There’s a lot more you can do with such analysis, your imagination is the limit.
Get Pigging
The internet is basically swamped with “word count” pig applications that give you a text file (or some “big” text files) and counting words in them, but I had to do something different, I needed to count specific phrases we cared about.
I chose Apache Pig over Amazon Elastic Map Reduce, this way, I can throw as many machines as I want and let it process.

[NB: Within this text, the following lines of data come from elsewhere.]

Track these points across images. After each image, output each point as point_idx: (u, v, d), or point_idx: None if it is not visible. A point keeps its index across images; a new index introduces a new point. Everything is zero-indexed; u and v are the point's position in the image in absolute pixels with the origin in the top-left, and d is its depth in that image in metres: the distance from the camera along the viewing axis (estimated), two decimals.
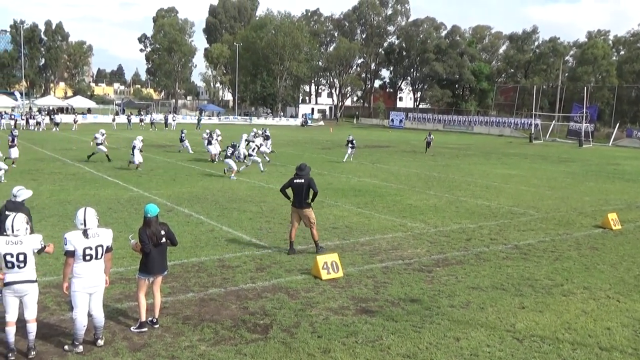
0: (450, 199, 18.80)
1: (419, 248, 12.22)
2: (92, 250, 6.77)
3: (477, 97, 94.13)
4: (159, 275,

If we simplify the object it looks something like this:
class Review
def place_id
1234
end
def description
"This is my review"
end
end
Obviously, this data usually is stored in the database, so the first thing we need to do is export it and clean out any irregularities that might break pig processing (line breaks for example).
mysql -B -u USERNAME_HERE -pPASSWORD_HERE gogobot -h HOST_HERE -e “YOUR SELECT STATEMENT HERE;” | sed “s/‘/\’/;s/\t/\”,\”/g;s/^/\”/;s/$/\”/;s/\n//g” > recommendations.csv
tr -c ‘ a-zA-Z0-9,\n’ ‘ ‘ < recommendations.csv > clean_recs.csv
split -l 2000 clean_recs.csv
Lets break this script up a bit and understand the different parts of it.
First the mysql -B
part is exporting the table into a CSV.
The second tr
statement is cleaning out anything that is not readable chars, making sure what we get back is a clean CSV with the parts we want.

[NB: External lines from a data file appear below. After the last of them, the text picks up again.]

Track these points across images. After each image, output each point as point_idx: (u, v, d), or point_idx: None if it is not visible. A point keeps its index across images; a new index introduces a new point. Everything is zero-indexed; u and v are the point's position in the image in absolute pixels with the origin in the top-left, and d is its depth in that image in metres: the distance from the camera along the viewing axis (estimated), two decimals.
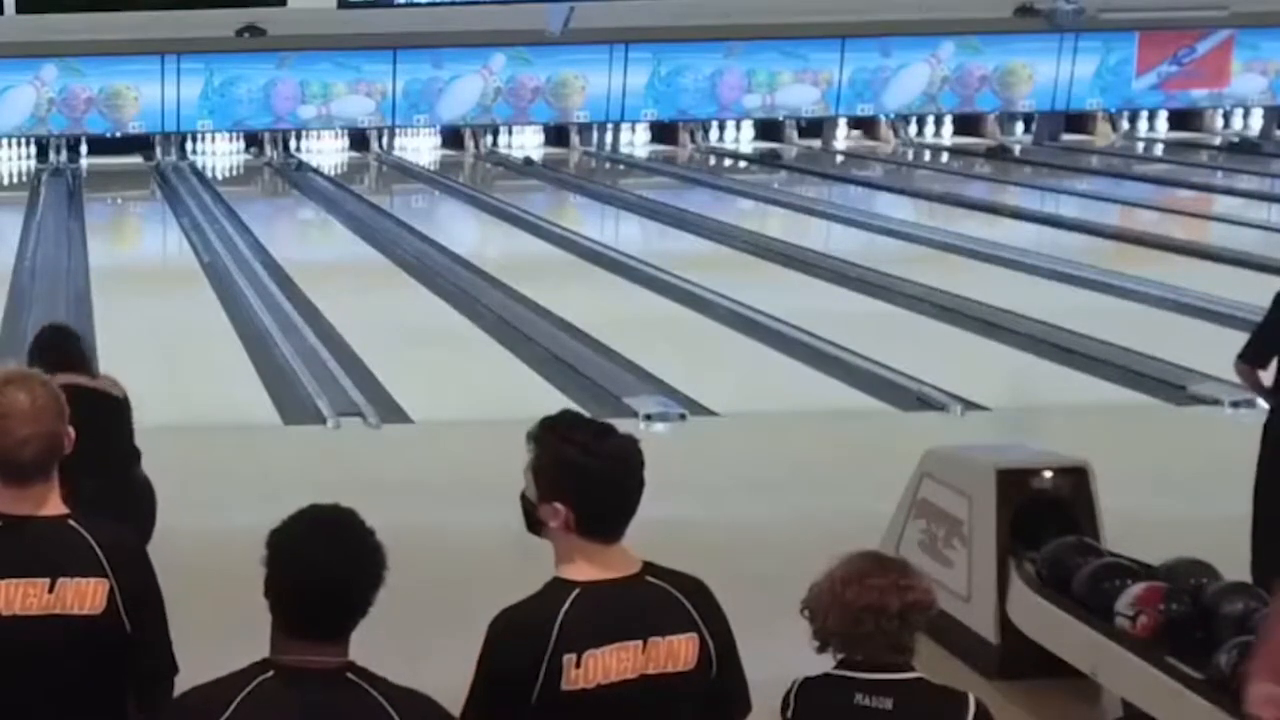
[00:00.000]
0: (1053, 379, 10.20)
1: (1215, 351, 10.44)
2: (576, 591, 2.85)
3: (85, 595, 2.95)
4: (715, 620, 2.94)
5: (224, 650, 4.53)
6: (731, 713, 3.01)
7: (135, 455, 5.66)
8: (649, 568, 2.93)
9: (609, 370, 10.31)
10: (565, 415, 3.01)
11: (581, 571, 2.88)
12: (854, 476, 8.03)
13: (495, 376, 10.43)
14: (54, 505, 3.04)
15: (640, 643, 2.84)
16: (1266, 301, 6.28)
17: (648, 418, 8.98)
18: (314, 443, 8.81)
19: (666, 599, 2.90)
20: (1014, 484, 5.52)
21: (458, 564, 6.69)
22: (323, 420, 9.19)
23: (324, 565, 2.61)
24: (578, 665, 2.80)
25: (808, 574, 3.21)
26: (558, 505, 2.88)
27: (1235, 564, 5.01)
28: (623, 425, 3.00)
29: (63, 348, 5.48)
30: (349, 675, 2.62)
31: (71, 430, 3.08)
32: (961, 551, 5.59)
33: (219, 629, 4.63)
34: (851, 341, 10.54)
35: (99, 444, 4.83)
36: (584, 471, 2.86)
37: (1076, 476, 5.54)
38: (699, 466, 7.87)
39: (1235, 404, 9.33)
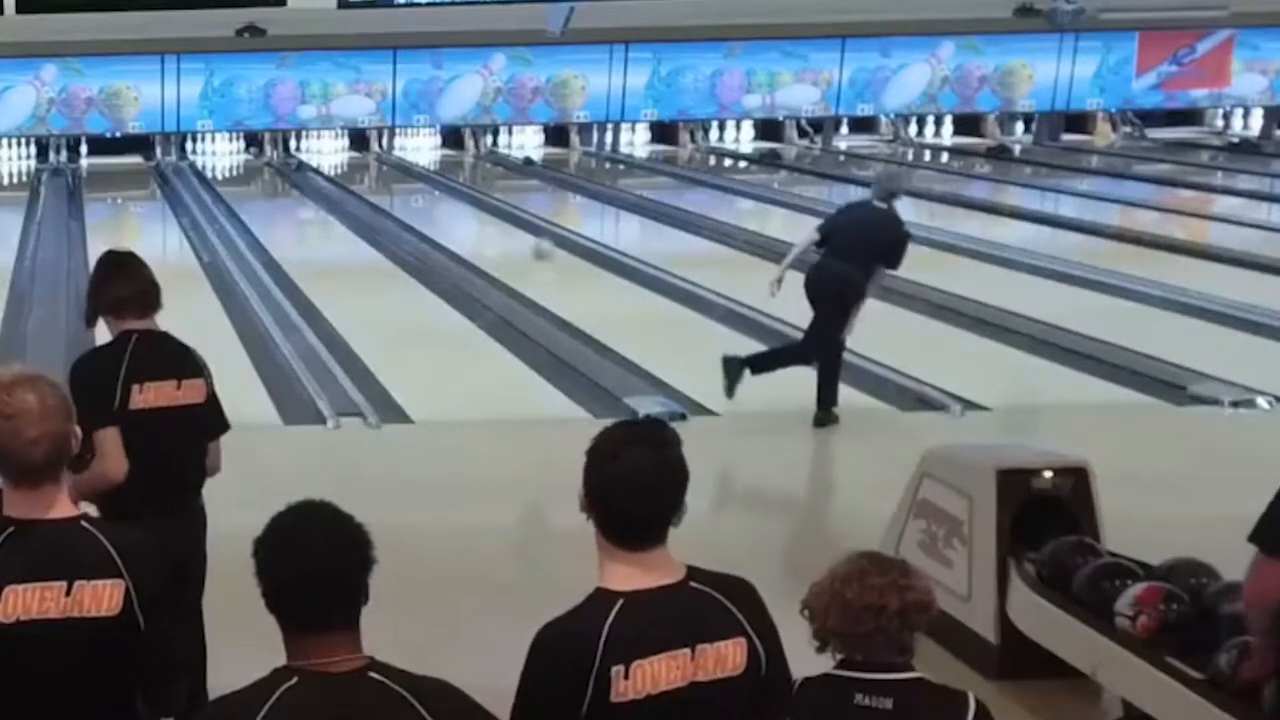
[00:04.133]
0: (1053, 379, 10.20)
1: (1215, 351, 10.49)
2: (621, 602, 2.82)
3: (102, 597, 2.95)
4: (762, 621, 2.92)
5: (224, 649, 4.54)
6: (777, 710, 3.00)
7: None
8: (693, 573, 2.91)
9: (609, 370, 10.31)
10: (633, 420, 3.02)
11: (622, 580, 2.86)
12: (854, 476, 8.04)
13: (495, 376, 10.43)
14: (64, 507, 3.04)
15: (689, 650, 2.82)
16: (1267, 302, 6.29)
17: (647, 418, 8.97)
18: (314, 443, 8.81)
19: (713, 605, 2.88)
20: (1014, 484, 5.52)
21: (457, 564, 6.69)
22: (323, 420, 9.20)
23: (313, 555, 2.60)
24: (626, 676, 2.78)
25: (807, 573, 3.20)
26: (587, 501, 2.89)
27: (1235, 564, 5.00)
28: None
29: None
30: (371, 674, 2.61)
31: (78, 430, 3.07)
32: (961, 551, 5.59)
33: (219, 629, 4.64)
34: (852, 341, 10.53)
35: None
36: (603, 475, 2.86)
37: (1076, 476, 5.54)
38: (699, 466, 7.85)
39: (1235, 404, 9.34)
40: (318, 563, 2.60)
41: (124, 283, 4.65)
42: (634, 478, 2.85)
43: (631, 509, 2.86)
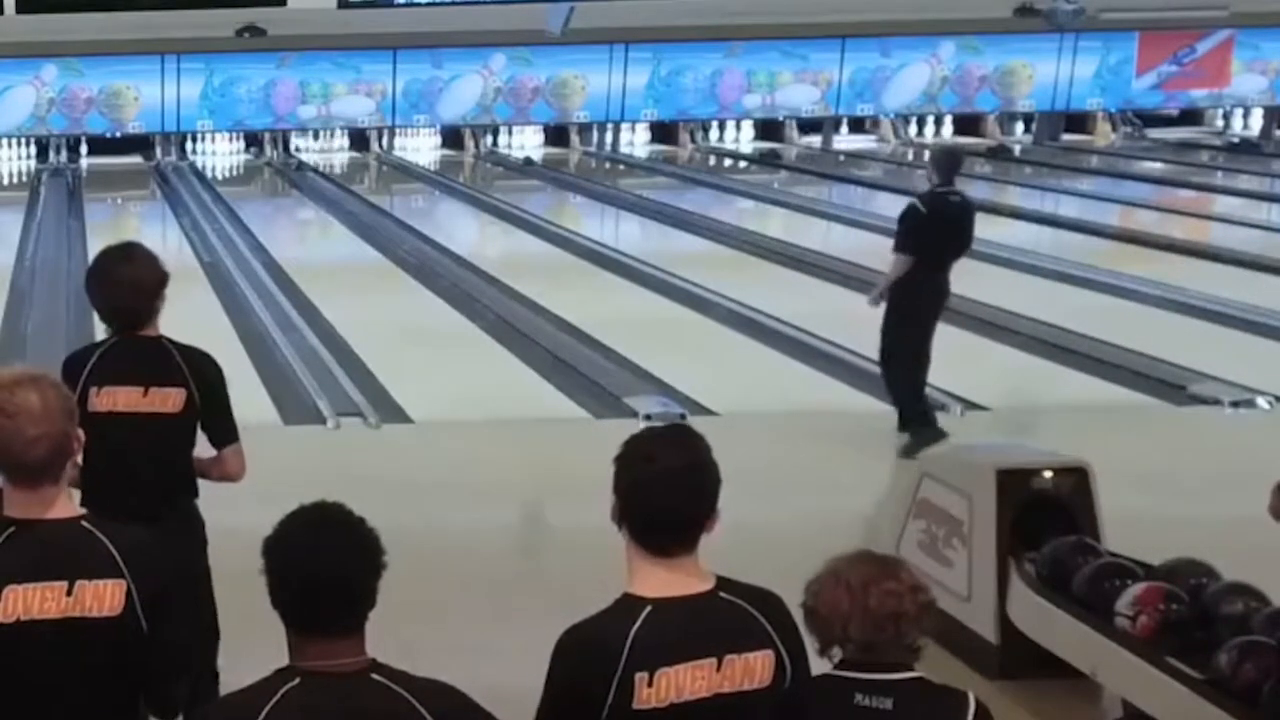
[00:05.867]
0: (1053, 379, 10.20)
1: (1215, 351, 10.48)
2: (649, 609, 2.81)
3: (104, 597, 2.95)
4: (789, 633, 2.92)
5: (224, 649, 4.54)
6: None
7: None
8: (723, 583, 2.91)
9: (609, 370, 10.31)
10: (665, 426, 3.00)
11: (650, 586, 2.85)
12: (854, 476, 8.04)
13: (495, 376, 10.43)
14: (64, 507, 3.04)
15: (715, 660, 2.82)
16: (1267, 302, 6.29)
17: (648, 418, 8.95)
18: (314, 443, 8.81)
19: (741, 615, 2.88)
20: (1014, 484, 5.53)
21: (457, 564, 6.69)
22: (323, 420, 9.20)
23: (326, 560, 2.61)
24: (650, 684, 2.77)
25: (807, 574, 3.20)
26: (617, 505, 2.89)
27: (1235, 564, 5.01)
28: (623, 425, 2.99)
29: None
30: (374, 676, 2.62)
31: (80, 432, 3.06)
32: (961, 551, 5.59)
33: (219, 628, 4.63)
34: (851, 341, 10.53)
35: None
36: (633, 478, 2.86)
37: (1076, 476, 5.54)
38: None
39: (1235, 404, 9.34)
40: (328, 566, 2.61)
41: (100, 296, 4.50)
42: (664, 481, 2.84)
43: (661, 512, 2.85)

Third, in order to make sure we use parallelism in the file load, we split the main file into smaller chunks. Used 2000 here as an example, usually I break it to around 10,000 lines.
After we finish, the file looks like this:
4000000132125, A great place to hang out and watch New Orleans go by Good coffee and cakes
4000000132125, Beignets, duh
4000000132125, the right place for a classic beignet
Basically, it’s recommendation_id, recommendation_text
, perfect!
Getting to it
In version 0.10.0
of pig, they added a way for you to write User Defined Functions (UDF) in almost any language you desire.
I chose jRuby for this, this way, most engineers at Gogobot will find it understandable and readable.
here’s the UDF:
require 'pigudf'
require 'java' # Magic line for JRuby - Java interworking
class JRubyUdf < PigUdf
outputSchema "word:chararray"
def allowed_words
["Breakfast", "Steak Dinner", "Vegan Dish"]
end
def tokenize(words)
clean = allowed_words.map { |x| x if words.scan(/\b#{x}\b/i).length > 0 }.compact.join(";")
end
end
This is obviously a slimmed down version for the sake of example (real one read from a file and contained a lot more words).
This will get the words from the allowed_words
array, will throw everything else away and will only return the words you care about.
If you just count words, you quickly realize that the most popular word in recommendations is The
or It
, and we obviously could not care less about those words, we are here to learn what our users are doing and why other users should care.
Now, lets get to the pig script
register 'gogobot_udf.rb' using org.apache.pig.scripting.jruby.JrubyScriptEngine as Gogobot;
CLEAN_REVIEWS = LOAD 'clean.csv' using PigStorage(',') AS (place_id:chararray, review:chararray);
ONLY_ALLOWED_WORDS = FOREACH CLEAN_REVIEWS generate place_id, Gogobot.tokenize(review) as words;
FLAT_ALLOWED_WORDS = FOREACH ONLY_ALLOWED_WORDS generate place_id, FLATTEN(TOKENIZE(words, ';')) as word;
GROUP_BY_WORD = GROUP GROUP_BY_WORD BY (place_id, word);
WITH_WORD_COUNT = foreach GROUP_BY_WORD generate group, COUNT(GROUP_BY_WORD) as w_count;
The most important thing to understand here regarding to UDF’s is realy this line:
register 'gogobot_udf.rb' using org.apache.pig.scripting.jruby.JrubyScriptEngine as Gogobot;
This registers the UDF in pig, so you can use the methods inside it just like you use the pig internal methods.
For example, instead of using the internal TOKENIZE
method, we are using Gogobot.tokenize(review)
, which in turn will invoke the tokenize
method in the UDF and will only return the words we care about separated by ;
.
Summing up
Using jRuby with pig gives you a lot of power, you can really kick in your analytics workflows, we are using it for a lot of other things. (More posts on that in the future).